Die Synagoge in der Kazinczy Str. ist auch als Zentralgebäude der orthodoxen Gemeinde tätig, welches am ehesten als kleines Dorf im Herzen des Judenviertels erscheint. Koschere Läden, ein koscherer Metzger und das einzige rituelle Bad in Budapest – die Mikwe – sind in dieser Gegend zu sehen.
Synagoge in der Rumbach Str.
Adresse: Rumbach Sebestyen Straße 11.-13.
Der romantische Stil der Synagoge in der Rumbach Straße kann mit ihren maurischen Charakterzügen auch als eine Art Antwort auf die Synagoge in der Dohány Str. betrachtet werden.
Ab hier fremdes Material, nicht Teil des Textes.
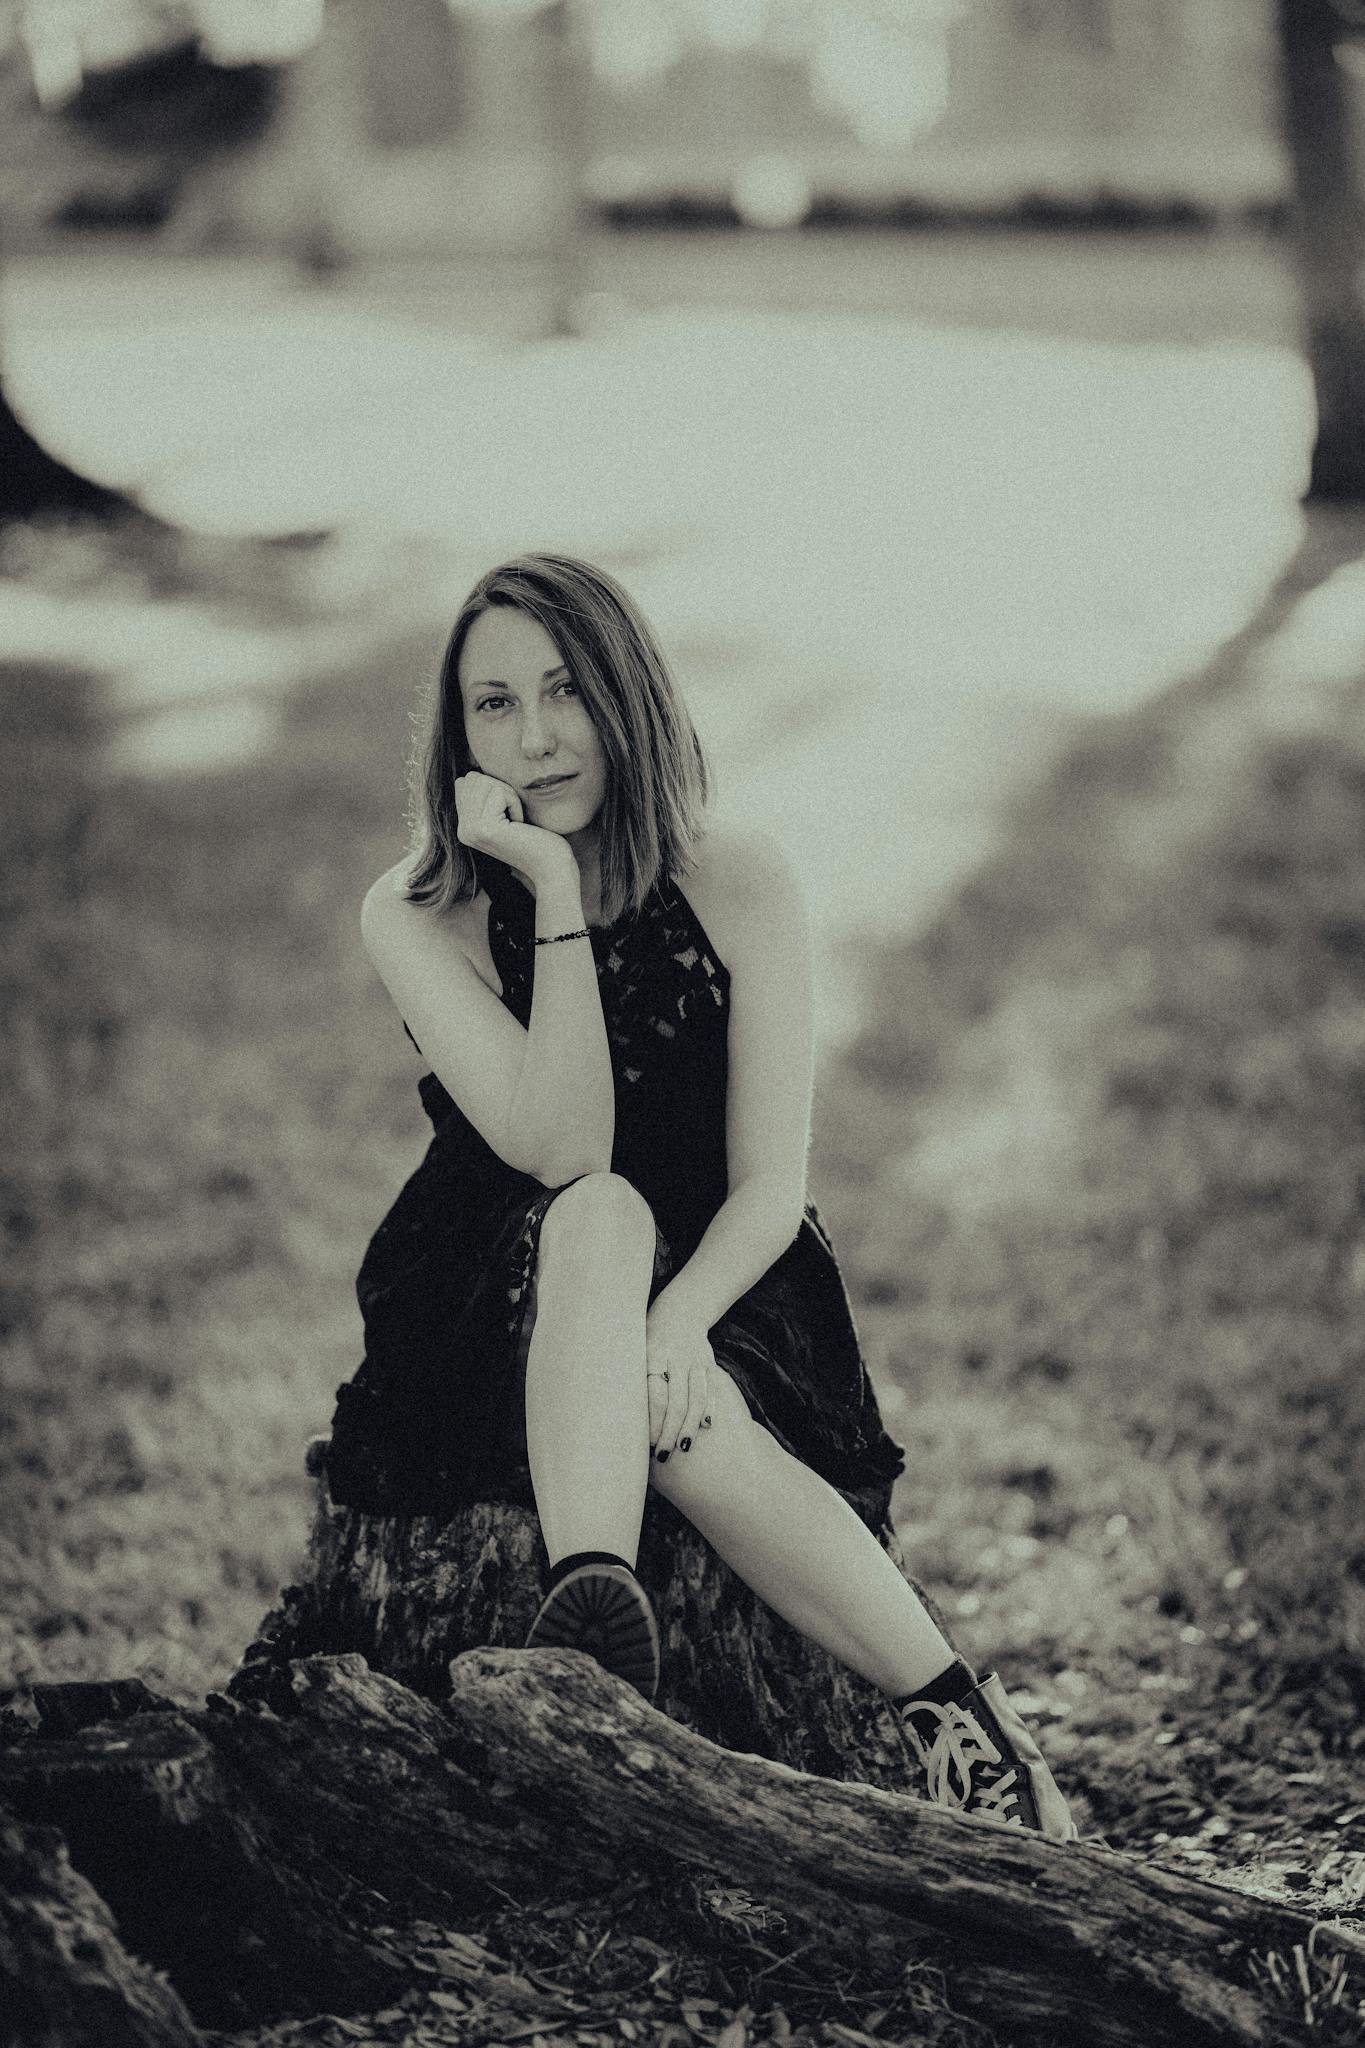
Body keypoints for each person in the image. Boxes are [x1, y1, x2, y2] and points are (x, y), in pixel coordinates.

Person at [326, 552, 1077, 1842]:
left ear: (629, 696)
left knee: (683, 1400)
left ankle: (641, 1654)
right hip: (496, 1285)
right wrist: (552, 895)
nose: (536, 735)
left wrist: (674, 1323)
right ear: (457, 735)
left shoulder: (738, 874)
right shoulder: (419, 911)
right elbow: (565, 1151)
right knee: (601, 1217)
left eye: (565, 690)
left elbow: (773, 1181)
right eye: (494, 704)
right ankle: (637, 1620)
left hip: (726, 1274)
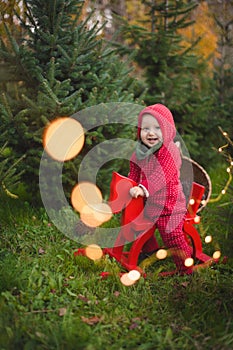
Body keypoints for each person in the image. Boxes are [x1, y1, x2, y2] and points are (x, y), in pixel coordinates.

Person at [128, 103, 193, 274]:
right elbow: (134, 170)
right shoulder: (140, 152)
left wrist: (142, 188)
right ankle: (150, 251)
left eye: (157, 128)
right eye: (145, 128)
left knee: (171, 233)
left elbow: (160, 176)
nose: (150, 133)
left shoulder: (169, 152)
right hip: (150, 203)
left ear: (167, 130)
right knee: (139, 226)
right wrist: (129, 184)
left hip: (169, 205)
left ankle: (185, 267)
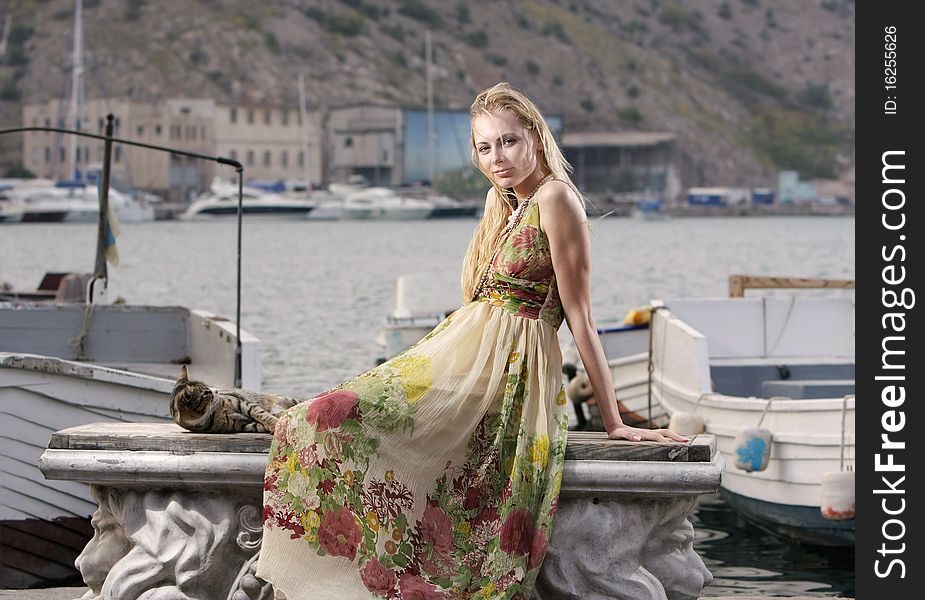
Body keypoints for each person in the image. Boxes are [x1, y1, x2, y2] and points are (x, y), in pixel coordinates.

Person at [256, 82, 686, 600]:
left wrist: (614, 420)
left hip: (512, 376)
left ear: (535, 137)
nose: (496, 157)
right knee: (318, 419)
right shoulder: (503, 204)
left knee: (324, 419)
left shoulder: (554, 197)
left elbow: (581, 316)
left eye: (507, 141)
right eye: (484, 147)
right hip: (469, 360)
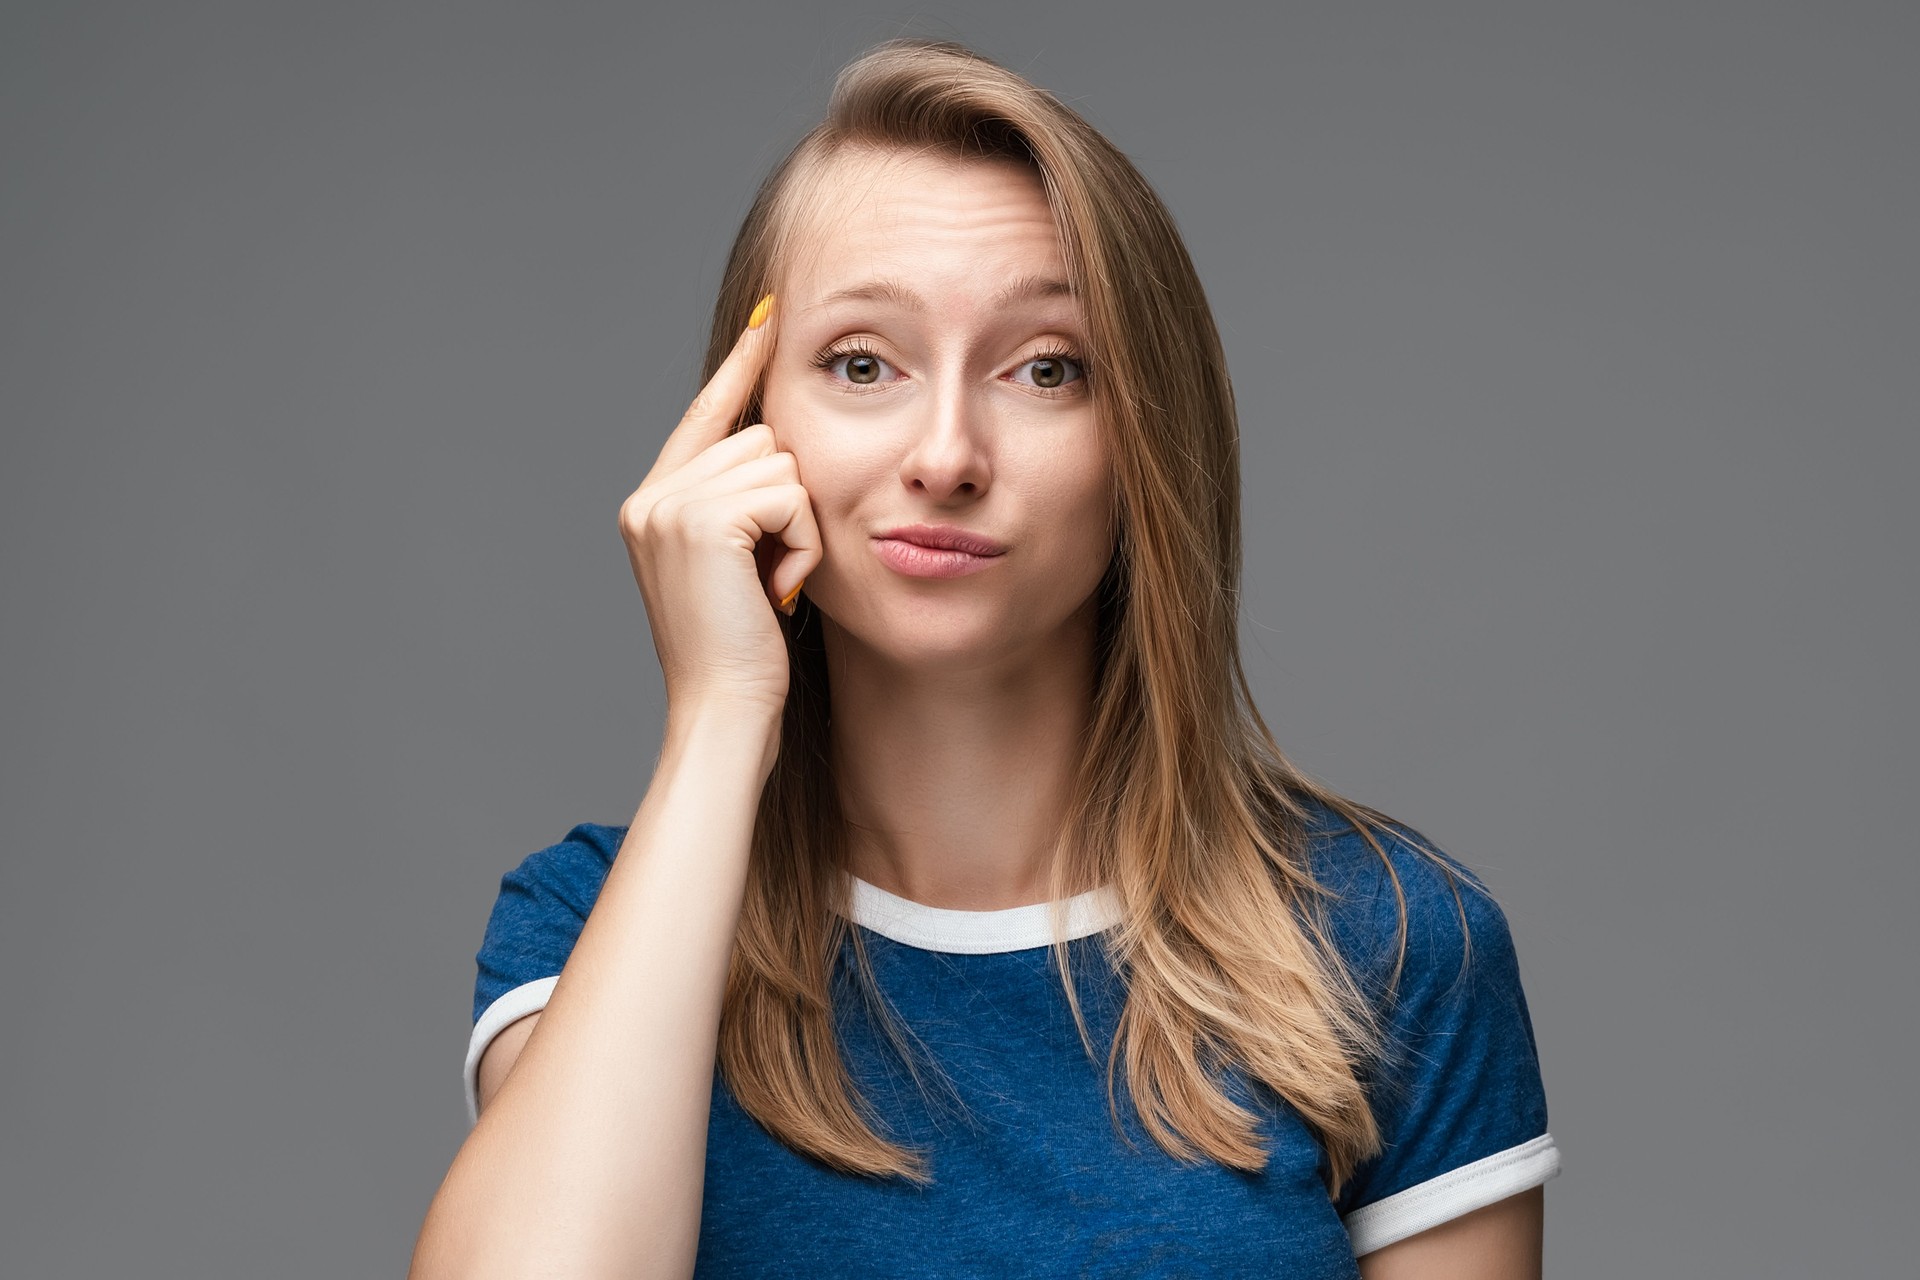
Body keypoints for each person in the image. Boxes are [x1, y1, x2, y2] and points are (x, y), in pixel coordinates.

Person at [410, 37, 1560, 1280]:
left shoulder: (1390, 938)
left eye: (1045, 369)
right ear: (744, 429)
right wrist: (717, 715)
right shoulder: (589, 923)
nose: (947, 453)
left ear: (1146, 445)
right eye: (863, 364)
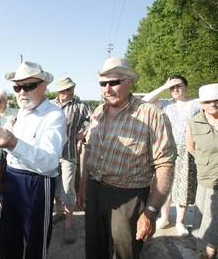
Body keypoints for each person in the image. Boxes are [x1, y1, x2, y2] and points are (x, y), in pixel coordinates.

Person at [76, 57, 177, 259]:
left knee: (126, 253)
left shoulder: (152, 115)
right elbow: (90, 151)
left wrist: (150, 212)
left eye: (114, 82)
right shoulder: (98, 112)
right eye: (103, 84)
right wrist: (83, 186)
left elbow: (165, 165)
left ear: (130, 82)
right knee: (94, 250)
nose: (107, 88)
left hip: (128, 197)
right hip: (95, 191)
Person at [0, 61, 67, 259]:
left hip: (38, 183)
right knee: (8, 239)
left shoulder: (54, 115)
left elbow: (50, 162)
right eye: (17, 87)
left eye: (29, 86)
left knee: (35, 244)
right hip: (12, 180)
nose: (22, 92)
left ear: (44, 86)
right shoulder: (21, 112)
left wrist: (12, 142)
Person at [142, 75, 199, 235]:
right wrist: (164, 86)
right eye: (172, 87)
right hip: (165, 150)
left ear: (186, 87)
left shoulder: (195, 103)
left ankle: (180, 222)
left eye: (179, 86)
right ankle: (165, 217)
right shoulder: (165, 104)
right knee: (164, 185)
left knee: (184, 187)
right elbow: (145, 101)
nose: (175, 89)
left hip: (187, 151)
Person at [51, 77, 91, 244]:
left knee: (68, 188)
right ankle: (59, 212)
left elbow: (93, 119)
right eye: (67, 89)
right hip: (50, 154)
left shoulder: (80, 105)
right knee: (54, 185)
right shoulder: (49, 105)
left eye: (72, 88)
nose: (71, 91)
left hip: (69, 153)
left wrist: (83, 134)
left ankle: (69, 224)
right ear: (60, 91)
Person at [187, 83, 218, 259]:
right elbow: (191, 146)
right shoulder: (194, 121)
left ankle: (209, 251)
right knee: (205, 215)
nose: (213, 104)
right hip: (205, 176)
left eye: (217, 100)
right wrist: (203, 159)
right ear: (201, 104)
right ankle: (206, 250)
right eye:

Das im Budapester „Synagogen-Dreieck” auch als „kleine Synagoge” bekannte Gebäude ist dennoch dem Schmuckstein der neologischen Richtung, der Dohány-Synagoge, ähnlich. Sie wurde zwischen 1869 und 1872 aus öffentlichen Spenden und aufgrund der Pläne von Otto Wagner, Leitfigur der Wiener Sezession, gebaut.
Um 1868/1869 wurden drei große jüdische Vereine gegründet: der Großteil gehörte der modernen-neologen Richtung an, während sich die Konservativen im orthodoxen bzw. der Rest im sog. Statusquo-Verein zusammenschlossen. Die neologe Großsynagoge wurde schon früher fertig; auch Franz Liszt spielte auf deren Orgel. In der Nähe, in der Rumbach Straße, wurde der Haupttempel der Statusquo-Richtung erst 1872 erbaut, als einziges authentisches und „ungarisches” Werk des Pioniers der Wiener Sezession, Otto Wagner. Schließlich wurde die orthodoxe Großsynagoge in der Kazinczy Straße, gemeinsam mit dem Gemeindehaus, als Werk der Gebrüder Löffler erst im Jahre 1913 errichtet.